You are given two sorted arrays, of sizes n and m respectively. The task is to output the largest k sums of the form a[i]+b[j]

You can solve this problem using Priority Queue is O(k log(m+n)).The approach is do a graph search through the matrix in order of decreasing sums.

Algorithm:

q : priority queue (decreasing) := empty priority queue
add (0, 0) to q with priority a[0] + b[0]
while k > 0:
    k--
    x := pop q
    output x
    (i, j) : tuple of int,int := position of x
    if i < m:
        add (i + 1, j) to q with priority a[i + 1] + b[j]
    if j < n:
        add (i, j + 1) to q with priority a[i] + b[j + 1]

Analysis:The loop is executed k times.

There is one pop operation per iteration.


There are up to two insert operations per iteration.


The maximum size of the priority queue is O(m + n).

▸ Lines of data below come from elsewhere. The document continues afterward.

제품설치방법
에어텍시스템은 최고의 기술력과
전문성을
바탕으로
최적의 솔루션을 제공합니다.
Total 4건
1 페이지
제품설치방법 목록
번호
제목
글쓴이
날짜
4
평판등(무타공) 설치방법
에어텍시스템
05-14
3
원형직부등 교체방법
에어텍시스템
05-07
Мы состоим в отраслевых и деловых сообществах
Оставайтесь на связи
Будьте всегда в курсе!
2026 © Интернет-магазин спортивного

The priority queue can be implemented with a binary heap giving log(size) pop and insert.


Therefore this algorithm is O(k * log(m + n)).

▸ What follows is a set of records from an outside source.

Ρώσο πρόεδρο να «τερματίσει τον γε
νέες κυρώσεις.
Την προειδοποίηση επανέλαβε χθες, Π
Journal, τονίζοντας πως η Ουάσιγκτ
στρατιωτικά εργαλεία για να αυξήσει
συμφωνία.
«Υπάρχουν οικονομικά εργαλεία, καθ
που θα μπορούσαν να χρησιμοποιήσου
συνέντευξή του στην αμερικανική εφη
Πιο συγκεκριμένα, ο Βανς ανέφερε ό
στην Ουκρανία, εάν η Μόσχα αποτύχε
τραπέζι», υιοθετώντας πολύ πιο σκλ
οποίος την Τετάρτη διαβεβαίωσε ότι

import java.util.PriorityQueue;

public class TopKSums {

	private static class FrontierElem implements Comparable<FrontierElem> {
	    int value;
	    int aIdx;
	    int bIdx;

	    public FrontierElem(int value, int aIdx, int bIdx) {
	        this.value = value;
	        this.aIdx = aIdx;
	        this.bIdx = bIdx;
	    }

	    @Override
	    public int compareTo(FrontierElem o) {
	        return o.value - value;
	    }
	}

	public static void findMaxSum( int [] a, int [] b, int k ) {
	    Integer [] frontierA = new Integer[ a.length ];
	    Integer [] frontierB = new Integer[ b.length ];
	    PriorityQueue<FrontierElem> q = new PriorityQueue<FrontierElem>();
	    frontierA[0] = frontierB[0]=0;
	    q.add( new FrontierElem( a[0]+b[0], 0, 0));
	    while( k > 0 ) {
	        FrontierElem f = q.poll();
	        System.out.println( f.value+"    "+"("+f.aIdx+","+f.bIdx+") queue Size"+q.size() );
	        k--;
	        frontierA[ f.aIdx ] = frontierB[ f.bIdx ] = null;
	        int fRight = f.aIdx+1;
	        int fDown = f.bIdx+1;
	        if( fRight < a.length && frontierA[ fRight ] == null ) {
	            q.add( new FrontierElem( a[fRight]+b[f.bIdx], fRight, f.bIdx));
	            frontierA[ fRight ] = f.bIdx;
	            frontierB[ f.bIdx ] = fRight;
	        }
	        if( fDown < b.length && frontierB[ fDown ] == null ) {
	            q.add( new FrontierElem( a[f.aIdx]+b[fDown], f.aIdx, fDown));
	            frontierA[ f.aIdx ] = fDown;
	            frontierB[ fDown ] = f.aIdx;
	        }
	    }
	}
	public static void main(String[] args) {
		 int[] A = { 21, 20, 19, 18, 17, 16, 15, 14, 13, 11, 10, 9, 7, 6, 5, 4, 3, 2, 1, 0 }; 
		 int[] B = { 20, 19, 18, 17, 16, 15, 14, 13, 12, 10, 9, 8, 7, 6, 5, 4, 3, 2, 1, 0 }; 
		  
		  findMaxSum(A, B, 10);
	}
}